Un país que silencia su ciencia abandona su destino. En República Dominicana, el anteproyecto de Ley General de Educación 2025 propone una fusión explícita entre el Ministerio de Educación Superior, Ciencia y Tecnología (MESCyT) y el Ministerio de Educación (MINERD), según lo establece el artículo 169. Lo que se presenta como una solución administrativa, es en realidad un movimiento tectónico que amenaza con fracturar la columna vertebral del sistema educativo dominicano: su autonomía, su capacidad científica, su estructura de calidad y su conexión con el futuro.
Desde su fundación, el MESCyT ha sido más que una burocracia: ha sido un puente. Un punto de encuentro entre el conocimiento, la innovación y la sociedad. Ha financiado más de 250 proyectos de investigación a través del Fondo Nacional de Innovación y Desarrollo Científico y Tecnológico (FONDOCYT), con una inversión que supera los RD$1,352 millones según datos oficiales publicados por el propio ministerio en junio de 2024. Ha conectado a miles de estudiantes dominicanos con el mundo académico global a través de becas internacionales, ha fortalecido la calidad docente, y ha sembrado ciencia en una tierra que lucha por florecer.
Pero esta estructura, con todos sus logros y deudas pendientes, está hoy en peligro.
El nuevo texto legal no solo ordena la fusión. Desmantela. Suprime el CONESCyT, órgano clave para la coordinación entre el Estado, las universidades y el sector productivo. Elimina el IDEICE, único instituto técnico de evaluación educativa del país. Borra del marco jurídico los conceptos de calidad científica y académica, relegando la investigación al silencio. Y al absorber todas las funciones del MESCyT en el MINERD, coloca a las universidades bajo una estructura vertical diseñada para otra realidad: la educación preuniversitaria.
¿Dónde queda entonces la autonomía universitaria? La Constitución Dominicana, en su artículo 63, numerales 7 y 8, establece que todas las universidades —no solo la UASD— tienen derecho a la autonomía y a regirse por sus propios estatutos. Eso implica tomar decisiones en materia de investigación, presupuesto, programas académicos y gobernanza. Pero bajo un solo ministerio, regido por políticas de educación básica, esa autonomía se vuelve decorativa.
El impacto no será solo institucional. Será cultural, social y económico. La ciencia no es un lujo; es infraestructura para el desarrollo. Un país que no investiga, que no innova, que no planifica desde el conocimiento, se convierte en consumidor perpetuo de soluciones ajenas. La fusión no trae eficiencia si no reconoce las especificidades del nivel superior, si no garantiza financiamiento, si no protege los espacios de diálogo técnico.
La experiencia internacional lo demuestra.

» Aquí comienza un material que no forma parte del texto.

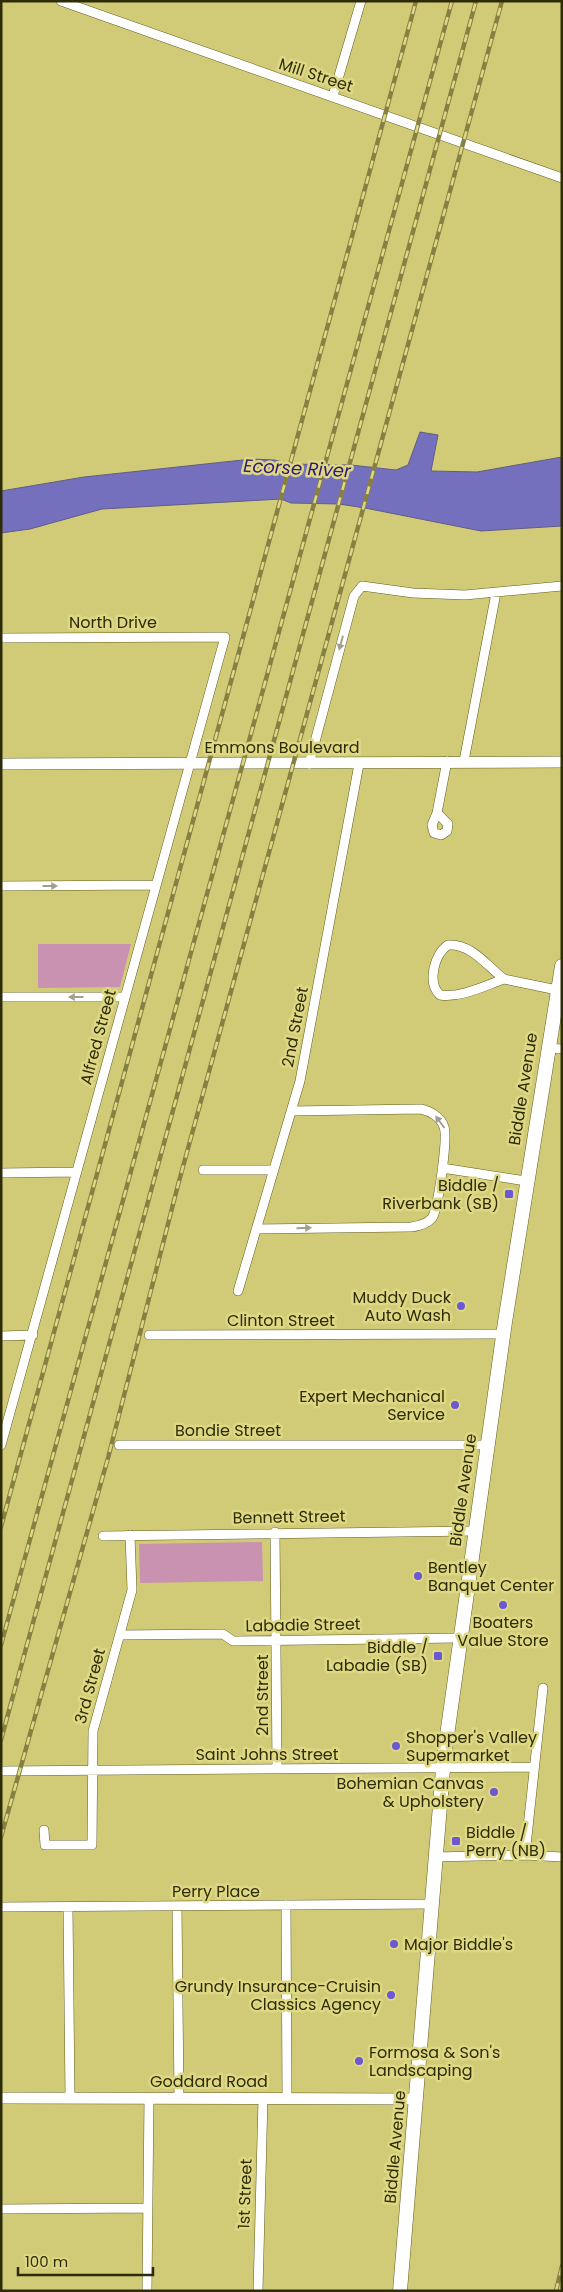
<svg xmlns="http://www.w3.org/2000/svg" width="563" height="2292" font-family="Poppins,sans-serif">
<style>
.green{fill:#c992b1}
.water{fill:#7570be;stroke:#605c87}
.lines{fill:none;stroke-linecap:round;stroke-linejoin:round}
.minor-casing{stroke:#625e1d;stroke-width:10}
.tertiary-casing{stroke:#625e1d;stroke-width:12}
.secondary-casing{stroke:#625e1d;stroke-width:15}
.minor{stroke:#fff;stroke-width:9}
.tertiary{stroke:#fff;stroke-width:11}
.secondary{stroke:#fff;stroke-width:14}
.rail-casing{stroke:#868143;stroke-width:4.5}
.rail{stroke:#ded884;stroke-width:2.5;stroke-dasharray:8;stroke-linecap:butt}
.oneway{fill:#a1a08f}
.poi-dot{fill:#6a59d3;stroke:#ded884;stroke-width:2}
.labels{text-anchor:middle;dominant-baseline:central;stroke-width:5;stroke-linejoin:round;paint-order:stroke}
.street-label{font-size:16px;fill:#2e2c07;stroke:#ded884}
.poi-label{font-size:16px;fill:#2e2c07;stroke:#ded884;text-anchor:end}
.water-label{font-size:18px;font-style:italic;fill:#2f1876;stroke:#ded884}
</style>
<rect width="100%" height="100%" fill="#d1cb77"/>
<path class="green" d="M38 944H131L120 987 38 988Z
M262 1542 263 1581 140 1583 139 1544Z"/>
<path class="water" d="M420 432 438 435 431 471 477 472 562 457V526L481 531 365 508 339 504 291 503 281 499 102 509 30 529 1 533V491L84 477 252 459 274 460 291 464 351 465 396 470 408 465Z"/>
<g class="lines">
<defs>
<path id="minor" d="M61 1 562 178
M333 96 361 1
M1 638 225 637 1 1445
M464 761 496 593
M309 764 354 596 362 586 413 593 465 595 562 586
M437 813 448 824 447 831 441 835 434 833 432 825 437 813 447 761
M1 886 155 885
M448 945C471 943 487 966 504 979 484 986 461 998 440 995 427 983 434 954 448 945Z
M504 979 557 990
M1 997H125
M547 1048 562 1049
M442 1168 526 1181
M203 1170H274
M1 1173 77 1172
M256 1229 411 1227C419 1226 427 1224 432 1218 438 1211 448 1137 444 1127 441 1117 430 1111 421 1109L291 1111
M238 1291 300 1081 359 764
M149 1335 503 1334
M1 1336 33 1335
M119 1445H487
M275 1532 277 1768
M103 1536 475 1531
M120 1635 223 1634 233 1641 459 1638
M1 1771 534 1767
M44 1830 45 1845H92L93 1731 132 1590 130 1535
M525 1855 543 1688
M435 1857 525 1855 562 1857
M286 1905 287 2098
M177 1906 179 2098
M1 1907 432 1904
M68 1907 70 2098
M1 2209 147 2208
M147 2291 149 2098
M258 2291 263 2098"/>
<path id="tertiary" d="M1 764 562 762
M1 2098 417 2099"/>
<path id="secondary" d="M400 2291 444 1757 505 1322 562 966"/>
</defs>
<use href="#minor" class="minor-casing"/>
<use href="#tertiary" class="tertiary-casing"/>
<use href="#secondary" class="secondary-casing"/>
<use href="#minor" class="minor"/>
<use href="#tertiary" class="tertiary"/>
<use href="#secondary" class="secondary"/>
<defs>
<path id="rail" d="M1 1527 416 1
M1 1645 452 1
M1 1740 476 1
M1 1837 108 1458 178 1185 502 1
M556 2291 562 2266"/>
</defs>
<use href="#rail" class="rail-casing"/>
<use href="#rail" class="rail"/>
</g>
<defs><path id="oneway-solid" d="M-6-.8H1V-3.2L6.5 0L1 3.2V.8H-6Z" transform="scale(1.25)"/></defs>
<g class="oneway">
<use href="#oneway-solid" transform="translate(341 643) rotate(105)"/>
<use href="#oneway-solid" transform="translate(50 886)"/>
<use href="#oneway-solid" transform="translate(76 997) rotate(180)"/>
<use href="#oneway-solid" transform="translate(440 1122) rotate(-127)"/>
<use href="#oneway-solid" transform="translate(304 1228) rotate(-1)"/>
</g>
<g class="poi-dot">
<rect x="504" y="1189" width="10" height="10" rx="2.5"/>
<circle cx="461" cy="1306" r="5"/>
<circle cx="455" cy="1405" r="5"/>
<circle cx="418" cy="1576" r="5"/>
<circle cx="503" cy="1605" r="5"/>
<rect x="433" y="1651" width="10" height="10" rx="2.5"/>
<circle cx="396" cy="1746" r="5"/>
<circle cx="494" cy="1792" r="5"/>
<rect x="451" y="1836" width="10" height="10" rx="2.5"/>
<circle cx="394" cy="1944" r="5"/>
<circle cx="391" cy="1995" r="5"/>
<circle cx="359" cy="2061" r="5"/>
</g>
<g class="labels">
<g class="street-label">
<text transform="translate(316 75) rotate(18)">Mill Street</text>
<text x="113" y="622">North Drive</text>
<text x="282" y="747">Emmons Boulevard</text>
<text transform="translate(295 1027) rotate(-79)">2nd Street</text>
<text transform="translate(98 1037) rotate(-75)">Alfred Street</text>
<text transform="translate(523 1089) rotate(-81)">Biddle Avenue</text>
<text x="281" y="1320">Clinton Street</text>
<text x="228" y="1430">Bondie Street</text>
<text transform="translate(463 1490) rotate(-82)">Biddle Avenue</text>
<text transform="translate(289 1517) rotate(-1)">Bennett Street</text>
<text transform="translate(303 1625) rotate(-1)">Labadie Street</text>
<text transform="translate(90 1686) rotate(-75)">3rd Street</text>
<text transform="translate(262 1695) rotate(-90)">2nd Street</text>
<text x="267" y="1754">Saint Johns Street</text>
<text x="216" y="1891">Perry Place</text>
<text x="209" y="2081">Goddard Road</text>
<text transform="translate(395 2147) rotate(-85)">Biddle Avenue</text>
<text transform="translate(245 2194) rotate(-88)">1st Street</text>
</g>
<g class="poi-label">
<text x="499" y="1185">Biddle /<tspan x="499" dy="18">Riverbank (SB)</tspan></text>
<text x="451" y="1297">Muddy Duck<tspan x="451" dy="18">Auto Wash</tspan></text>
<text x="445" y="1396">Expert Mechanical<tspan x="445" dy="18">Service</tspan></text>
<text x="428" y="1567" text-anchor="start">Bentley<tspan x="428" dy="18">Banquet Center</tspan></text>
<text x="503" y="1622" text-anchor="middle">Boaters<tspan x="503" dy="18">Value Store</tspan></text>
<text x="428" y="1647">Biddle /<tspan x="428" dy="18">Labadie (SB)</tspan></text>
<text x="406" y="1737" text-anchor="start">Shopper's Valley<tspan x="406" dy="18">Supermarket</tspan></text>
<text x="484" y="1783">Bohemian Canvas<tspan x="484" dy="18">&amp; Upholstery</tspan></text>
<text x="466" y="1832" text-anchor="start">Biddle /<tspan x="466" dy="18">Perry (NB)</tspan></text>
<text x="404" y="1944" text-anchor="start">Major Biddle's</text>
<text x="381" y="1986">Grundy Insurance-Cruisin<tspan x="381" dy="18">Classics Agency</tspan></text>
<text x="369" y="2052" text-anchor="start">Formosa &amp; Son's<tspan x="369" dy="18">Landscaping</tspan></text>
</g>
<g class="water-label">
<text transform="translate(297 468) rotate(3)">Ecorse River</text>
</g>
</g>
<rect width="563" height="2292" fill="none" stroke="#2e2c07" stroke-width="5"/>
<path d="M18 2267v8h135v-8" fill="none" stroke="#2e2c07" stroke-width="2.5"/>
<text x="25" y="2267" font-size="15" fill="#2e2c07" stroke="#ded884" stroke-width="4" paint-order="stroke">100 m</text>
</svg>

En Arabia Saudita, la fusión de sus ministerios en 2015 provocó una caída medible en la producción científica, según estudios citados por ResearchGate y el Saudi Gazette (2017). En Sudáfrica, se generó una parálisis institucional y burocracia excesiva que frenó la investigación. En Canadá, provincias que centralizaron funciones vieron cómo las universidades quedaban atrapadas en modelos de gestión ajenos a su naturaleza (Canadian Journal of Higher Education, 2016). Alemania, en cambio, mantiene separados sus ministerios, lo que ha facilitado el desarrollo autónomo y productivo de su sistema universitario, hoy uno de los más innovadores del mundo.
Entonces, ¿por qué imitamos modelos fallidos y descartamos los exitosos?

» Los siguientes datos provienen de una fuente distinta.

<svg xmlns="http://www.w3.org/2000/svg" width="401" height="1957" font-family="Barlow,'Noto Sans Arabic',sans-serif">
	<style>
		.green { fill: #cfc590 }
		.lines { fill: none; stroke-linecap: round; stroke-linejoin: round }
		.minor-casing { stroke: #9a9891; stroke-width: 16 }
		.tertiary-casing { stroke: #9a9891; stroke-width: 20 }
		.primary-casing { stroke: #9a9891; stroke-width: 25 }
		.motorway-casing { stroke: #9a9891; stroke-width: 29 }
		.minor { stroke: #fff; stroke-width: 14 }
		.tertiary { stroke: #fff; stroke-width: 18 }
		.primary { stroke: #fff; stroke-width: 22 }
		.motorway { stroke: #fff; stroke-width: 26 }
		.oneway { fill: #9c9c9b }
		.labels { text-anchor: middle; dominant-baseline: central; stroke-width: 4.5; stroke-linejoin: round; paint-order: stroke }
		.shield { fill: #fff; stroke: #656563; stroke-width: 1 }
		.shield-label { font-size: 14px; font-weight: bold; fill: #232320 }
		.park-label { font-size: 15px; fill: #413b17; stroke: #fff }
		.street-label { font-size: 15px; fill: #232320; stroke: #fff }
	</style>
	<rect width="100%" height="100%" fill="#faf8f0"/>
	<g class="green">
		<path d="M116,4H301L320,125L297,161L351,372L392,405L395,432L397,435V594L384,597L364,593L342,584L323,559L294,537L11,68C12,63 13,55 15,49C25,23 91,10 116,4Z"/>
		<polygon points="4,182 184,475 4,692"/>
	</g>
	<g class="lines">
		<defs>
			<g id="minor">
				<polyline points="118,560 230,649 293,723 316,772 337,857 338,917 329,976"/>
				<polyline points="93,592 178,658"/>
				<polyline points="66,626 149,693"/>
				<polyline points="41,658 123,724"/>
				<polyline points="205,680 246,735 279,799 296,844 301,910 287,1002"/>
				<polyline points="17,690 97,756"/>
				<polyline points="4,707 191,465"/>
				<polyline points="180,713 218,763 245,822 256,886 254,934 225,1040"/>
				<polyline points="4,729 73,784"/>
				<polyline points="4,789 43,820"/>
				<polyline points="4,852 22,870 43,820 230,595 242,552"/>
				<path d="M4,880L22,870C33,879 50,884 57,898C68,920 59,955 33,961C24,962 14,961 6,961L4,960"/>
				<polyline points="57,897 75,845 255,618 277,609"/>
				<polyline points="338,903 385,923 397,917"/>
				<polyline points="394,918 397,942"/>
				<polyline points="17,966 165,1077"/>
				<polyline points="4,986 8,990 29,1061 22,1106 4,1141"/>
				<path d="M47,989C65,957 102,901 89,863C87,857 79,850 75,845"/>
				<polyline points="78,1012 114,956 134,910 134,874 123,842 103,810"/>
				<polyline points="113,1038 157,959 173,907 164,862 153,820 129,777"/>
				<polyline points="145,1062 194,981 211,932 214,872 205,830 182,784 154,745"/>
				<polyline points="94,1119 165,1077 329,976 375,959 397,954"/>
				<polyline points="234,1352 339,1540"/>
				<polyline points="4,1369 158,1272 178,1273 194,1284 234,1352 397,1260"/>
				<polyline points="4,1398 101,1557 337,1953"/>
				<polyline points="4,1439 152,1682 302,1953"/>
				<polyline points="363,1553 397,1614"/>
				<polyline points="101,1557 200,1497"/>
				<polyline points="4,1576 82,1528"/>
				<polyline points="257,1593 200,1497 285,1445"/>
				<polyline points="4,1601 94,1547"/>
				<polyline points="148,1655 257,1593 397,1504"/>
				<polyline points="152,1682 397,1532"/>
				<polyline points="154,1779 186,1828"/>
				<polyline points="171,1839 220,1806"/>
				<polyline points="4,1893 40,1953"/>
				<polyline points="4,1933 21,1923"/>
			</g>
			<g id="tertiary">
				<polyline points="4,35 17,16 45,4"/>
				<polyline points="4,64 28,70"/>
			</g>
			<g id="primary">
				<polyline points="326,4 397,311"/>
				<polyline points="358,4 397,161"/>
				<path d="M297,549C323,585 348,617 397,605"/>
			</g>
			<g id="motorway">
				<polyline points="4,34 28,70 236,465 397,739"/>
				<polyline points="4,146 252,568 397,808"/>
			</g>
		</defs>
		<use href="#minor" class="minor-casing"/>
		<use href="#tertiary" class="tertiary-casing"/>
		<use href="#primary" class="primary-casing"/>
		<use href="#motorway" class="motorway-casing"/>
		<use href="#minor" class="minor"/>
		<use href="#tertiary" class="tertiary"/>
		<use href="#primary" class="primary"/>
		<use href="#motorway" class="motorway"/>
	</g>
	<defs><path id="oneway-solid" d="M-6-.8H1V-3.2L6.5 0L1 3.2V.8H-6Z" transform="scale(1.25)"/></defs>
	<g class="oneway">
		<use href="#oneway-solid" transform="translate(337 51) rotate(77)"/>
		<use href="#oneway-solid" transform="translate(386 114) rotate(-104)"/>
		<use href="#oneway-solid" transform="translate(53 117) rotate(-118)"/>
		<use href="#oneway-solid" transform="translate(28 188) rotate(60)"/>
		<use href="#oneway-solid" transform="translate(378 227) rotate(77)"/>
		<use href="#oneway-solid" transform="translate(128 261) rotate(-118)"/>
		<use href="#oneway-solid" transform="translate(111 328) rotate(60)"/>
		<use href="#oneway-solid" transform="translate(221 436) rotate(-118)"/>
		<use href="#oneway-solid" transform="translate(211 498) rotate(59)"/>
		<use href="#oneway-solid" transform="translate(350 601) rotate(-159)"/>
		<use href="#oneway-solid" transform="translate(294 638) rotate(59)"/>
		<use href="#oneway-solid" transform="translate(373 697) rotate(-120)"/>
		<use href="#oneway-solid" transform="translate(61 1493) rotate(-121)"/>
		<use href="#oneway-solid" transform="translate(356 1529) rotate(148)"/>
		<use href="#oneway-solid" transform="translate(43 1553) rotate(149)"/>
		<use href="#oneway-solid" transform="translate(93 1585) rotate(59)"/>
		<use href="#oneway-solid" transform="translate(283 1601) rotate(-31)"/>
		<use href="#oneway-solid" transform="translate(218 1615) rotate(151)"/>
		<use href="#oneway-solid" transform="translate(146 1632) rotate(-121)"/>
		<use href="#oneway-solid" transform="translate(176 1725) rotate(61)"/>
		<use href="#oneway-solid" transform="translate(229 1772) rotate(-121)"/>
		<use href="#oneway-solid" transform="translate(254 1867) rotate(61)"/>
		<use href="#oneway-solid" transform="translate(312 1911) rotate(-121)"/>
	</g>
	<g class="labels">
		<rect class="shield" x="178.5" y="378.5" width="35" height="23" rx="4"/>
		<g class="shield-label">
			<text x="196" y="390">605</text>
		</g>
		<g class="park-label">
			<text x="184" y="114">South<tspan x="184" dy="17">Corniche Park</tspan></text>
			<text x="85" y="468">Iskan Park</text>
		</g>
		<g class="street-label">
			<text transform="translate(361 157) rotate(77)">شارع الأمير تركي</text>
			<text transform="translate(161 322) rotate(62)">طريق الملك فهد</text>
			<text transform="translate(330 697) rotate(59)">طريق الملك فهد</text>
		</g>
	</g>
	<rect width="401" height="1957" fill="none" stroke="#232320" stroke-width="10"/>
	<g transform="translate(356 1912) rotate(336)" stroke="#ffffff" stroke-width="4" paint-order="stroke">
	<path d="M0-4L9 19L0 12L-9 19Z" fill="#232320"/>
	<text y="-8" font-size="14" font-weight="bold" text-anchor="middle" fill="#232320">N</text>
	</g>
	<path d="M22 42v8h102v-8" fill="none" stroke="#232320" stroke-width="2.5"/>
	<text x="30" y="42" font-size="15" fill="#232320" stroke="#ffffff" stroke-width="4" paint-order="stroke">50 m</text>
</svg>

El país no necesita una fusión. Necesita una articulación inteligente. Una política de Estado que permita sinergias entre niveles sin destruir la especificidad de cada uno. Mecanismos de cooperación técnica, coordinación interministerial, sistemas nacionales de evaluación autónomos y transparencia presupuestaria diferenciada pueden lograr más que una “simplificación” legal que termina empobreciendo la institucionalidad.
Porque lo que está en juego no es un cargo. Es la posibilidad de que un joven dominicano descubra una vacuna, una ingeniera diseñe energía limpia, una universidad publique conocimiento que transforme comunidades. Lo que está en juego es si la ciencia y la educación seguirán siendo parte de nuestro proyecto de nación o quedarán absorbidas por una maquinaria ciega al futuro.
Este no es solo un tema de rectores ni de académicos. Es un tema de país. El gobierno aún está a tiempo de detenerse, abrir un proceso de consulta multisectorial, escuchar a quienes han dedicado su vida a la educación y al conocimiento. Y sobre todo, está a tiempo de recordar que las grandes reformas no se hacen por decreto, sino por consenso, evidencia y visión de largo plazo.
Reformar sí. Pero con datos, con diálogo, con diagnóstico y con dirección. Fusionar sin entender es confundir. Y confundir la educación es hipotecar el futuro.